Here at Blakesley Hall we have all sorts of events going on for children, from Totstime Tuesday to Crafty Thursday. But the one that appealed to me above all was held on National Play Day 6th August and that was ‘Teddy Bears parachuting Picnic’ complete with a teddy bear hospital. I begged to be allowed to come in to help on that day as it sounded such fun and oh I love teddies. I was so very pleased to take part that I jumped at the chance when asked to become Nurse Teddy in charge of the teddy bear hospital. Here is my account of a happy sunny day enjoyed by the Blakesley Hall team.
I arrived early (as all good volunteers should), the sun was already high in the sky and everybody scurrying around, tables being moved outside and teddy parachute wire in place. My position of choice was in the corridor that leads to the outside world but also looks down on the reception area so good vantage point to say hello to teddies and minders. My table was set up with Maddies help and I donned my ‘uniform’, an apron covered in teddy bears and a mini teddy bear as a ‘fob watch’ and finally my official museum name badge of course. I had bought with me my teddy sick bed complete with pine bed, bedding and ‘sick’ rabbit to use as a conversation piece. I had travelled by bus with all this with much hilarity (one bus driver asked if I was leaving home). I straightened the bedding, checked my badge machine was in place and doctors kit by my side then a quick nod and thumbs up from Kim and we were open for business.

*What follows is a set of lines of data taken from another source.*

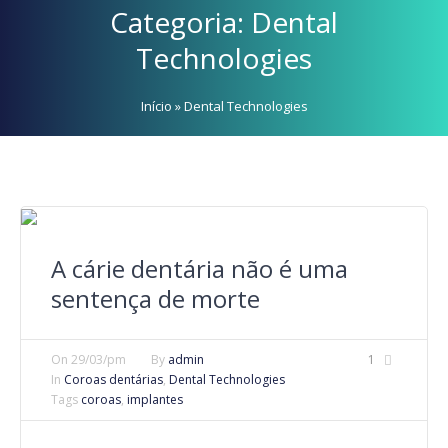
Categoria:
Dental
Technologies
Início
»
Dental Technologies
A cárie dentária não é uma
sentença de morte
On
29/03/pm
By
admin
1
In
Coroas dentárias
,
Dental Technologies
Tags
coroas
,
implantes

Within moments the children, Mums, Dads and assorted adults were flooding in complete with regulation teddies, dollies, dinosaurs, monkeys and all sorts of wonderful furry shaped objects. The sun had put a smile on everyone’s face and the children charged out into the fresh air looking for the hidden teddies in the grounds or eager for their own loved furry to fly. One or two shy ones hung back and it was then I was able to tell them the secret of the rabbit sitting in the teddy bed pretending to be a teddy (but don’t tell anyone).

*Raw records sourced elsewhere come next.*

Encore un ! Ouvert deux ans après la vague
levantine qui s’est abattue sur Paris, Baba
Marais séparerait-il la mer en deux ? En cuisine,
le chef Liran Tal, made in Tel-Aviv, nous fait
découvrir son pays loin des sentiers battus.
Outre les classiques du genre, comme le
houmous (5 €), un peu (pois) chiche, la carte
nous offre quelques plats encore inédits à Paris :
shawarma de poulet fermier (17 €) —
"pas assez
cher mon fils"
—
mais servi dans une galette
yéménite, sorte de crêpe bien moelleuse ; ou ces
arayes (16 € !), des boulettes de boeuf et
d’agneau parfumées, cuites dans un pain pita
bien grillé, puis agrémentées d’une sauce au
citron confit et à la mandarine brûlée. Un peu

For a little while I was only saying hello and explaining that after teddy had ‘flown’ do come and get him checked out. But very soon they were flooding back to have ted examined. If you want to examine a teddy for any injuries this is how you do it. Reassure owner, lie teddy, monkey etc. on back flex arms and legs, check eyes and head for bumps however this can altered, reduced or changed if a queue. Pronounce teddy fit or in need of a cuddle or two and then make a ‘Brave Blakesley Bear’ badge and send child on their way. Fortunately we had no serious injuries as everybody knows teddies bounce.
Some funny things did happen during the day. Two woman unconnected bought antique teddies to be examined by me to see if they could be mended in the mistaken belief that we had a fully functioning dolls hospital. With one of the ladies I had this very surreal conversation about not being set up for extensive surgery but eager to please I gave her an overview of how to mend the teds wobbly leg and we decided between us maybe he shouldn’t be flown.
One child insisted on having six plasters on her ted, he could hardly breathe, what is it with plasters and children? Later in the afternoon one three year old carefully dragged the giant panda off that had been sitting in the entrance hall and left her tiny teddy in its place fair swops she thought.
Late into the afternoon when everybody was flagging I had a last minute rush the teddies, plasters, bandages and badges were fairly flying out. I did pause for a moment and think with a longing for home and tea. Then I thought naa this is much more fun out at Blakesley Hall with the team being silly surrounded by sun burnt happy faces!